Set down the records again. Every word and mark must match exactly.
§
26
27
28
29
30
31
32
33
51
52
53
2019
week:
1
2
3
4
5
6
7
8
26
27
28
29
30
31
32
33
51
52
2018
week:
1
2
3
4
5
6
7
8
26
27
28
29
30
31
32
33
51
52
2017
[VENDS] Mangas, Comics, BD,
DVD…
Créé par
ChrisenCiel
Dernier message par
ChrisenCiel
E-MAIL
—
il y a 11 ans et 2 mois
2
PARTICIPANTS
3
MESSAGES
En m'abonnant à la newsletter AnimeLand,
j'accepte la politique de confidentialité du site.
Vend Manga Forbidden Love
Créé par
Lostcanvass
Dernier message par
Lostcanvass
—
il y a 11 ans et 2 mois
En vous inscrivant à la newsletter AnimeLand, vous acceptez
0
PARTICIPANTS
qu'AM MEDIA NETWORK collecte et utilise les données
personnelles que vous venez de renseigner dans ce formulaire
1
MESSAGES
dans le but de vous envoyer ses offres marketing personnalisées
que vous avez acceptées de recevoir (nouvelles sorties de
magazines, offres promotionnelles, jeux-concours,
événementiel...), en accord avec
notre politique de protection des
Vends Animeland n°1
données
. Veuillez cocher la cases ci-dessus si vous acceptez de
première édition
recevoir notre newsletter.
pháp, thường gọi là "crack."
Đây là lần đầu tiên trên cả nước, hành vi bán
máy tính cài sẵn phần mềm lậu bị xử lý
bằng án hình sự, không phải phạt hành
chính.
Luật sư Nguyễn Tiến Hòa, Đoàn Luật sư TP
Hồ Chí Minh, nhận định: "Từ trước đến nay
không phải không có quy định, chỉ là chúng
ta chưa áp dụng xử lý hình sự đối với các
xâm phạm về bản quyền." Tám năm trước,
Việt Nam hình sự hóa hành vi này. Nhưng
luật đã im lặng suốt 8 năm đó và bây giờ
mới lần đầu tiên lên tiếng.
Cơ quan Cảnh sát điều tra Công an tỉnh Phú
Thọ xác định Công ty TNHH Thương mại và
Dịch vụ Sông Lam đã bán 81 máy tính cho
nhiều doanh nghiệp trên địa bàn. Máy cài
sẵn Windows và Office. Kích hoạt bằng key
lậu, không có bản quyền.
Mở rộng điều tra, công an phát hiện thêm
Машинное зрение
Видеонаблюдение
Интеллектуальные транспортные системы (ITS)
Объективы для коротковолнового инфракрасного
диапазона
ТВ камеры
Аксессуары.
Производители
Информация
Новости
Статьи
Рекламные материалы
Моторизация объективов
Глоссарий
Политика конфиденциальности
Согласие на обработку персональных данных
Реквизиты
§
- **Result for this task**
26
27
28
29
30
31
32
33
51
52
53
2019
week:
1
2
3
4
5
6
7
8
26
27
28
29
30
31
32
33
51
52
2018
week:
1
2
3
4
5
6
7
8
26
27
28
29
30
31
32
33
51
52
2017
[VENDS] Mangas, Comics, BD,
DVD…
Créé par
ChrisenCiel
Dernier message par
ChrisenCiel
E-MAIL
—
il y a 11 ans et 2 mois
2
PARTICIPANTS
3
MESSAGES
En m'abonnant à la newsletter AnimeLand,
j'accepte la politique de confidentialité du site.
Vend Manga Forbidden Love
Créé par
Lostcanvass
Dernier message par
Lostcanvass
—
il y a 11 ans et 2 mois
En vous inscrivant à la newsletter AnimeLand, vous acceptez
0
PARTICIPANTS
qu'AM MEDIA NETWORK collecte et utilise les données
personnelles que vous venez de renseigner dans ce formulaire
1
MESSAGES
dans le but de vous envoyer ses offres marketing personnalisées
que vous avez acceptées de recevoir (nouvelles sorties de
magazines, offres promotionnelles, jeux-concours,
événementiel...), en accord avec
notre politique de protection des
Vends Animeland n°1
données
. Veuillez cocher la cases ci-dessus si vous acceptez de
première édition
recevoir notre newsletter.
pháp, thường gọi là "crack."
Đây là lần đầu tiên trên cả nước, hành vi bán
máy tính cài sẵn phần mềm lậu bị xử lý
bằng án hình sự, không phải phạt hành
chính.
Luật sư Nguyễn Tiến Hòa, Đoàn Luật sư TP
Hồ Chí Minh, nhận định: "Từ trước đến nay
không phải không có quy định, chỉ là chúng
ta chưa áp dụng xử lý hình sự đối với các
xâm phạm về bản quyền." Tám năm trước,
Việt Nam hình sự hóa hành vi này. Nhưng
luật đã im lặng suốt 8 năm đó và bây giờ
mới lần đầu tiên lên tiếng.
Cơ quan Cảnh sát điều tra Công an tỉnh Phú
Thọ xác định Công ty TNHH Thương mại và
Dịch vụ Sông Lam đã bán 81 máy tính cho
nhiều doanh nghiệp trên địa bàn. Máy cài
sẵn Windows và Office. Kích hoạt bằng key
lậu, không có bản quyền.
Mở rộng điều tra, công an phát hiện thêm
Машинное зрение
Видеонаблюдение
Интеллектуальные транспортные системы (ITS)
Объективы для коротковолнового инфракрасного
диапазона
ТВ камеры
Аксессуары.
Производители
Информация
Новости
Статьи
Рекламные материалы
Моторизация объективов
Глоссарий
Политика конфиденциальности
Согласие на обработку персональных данных
Реквизиты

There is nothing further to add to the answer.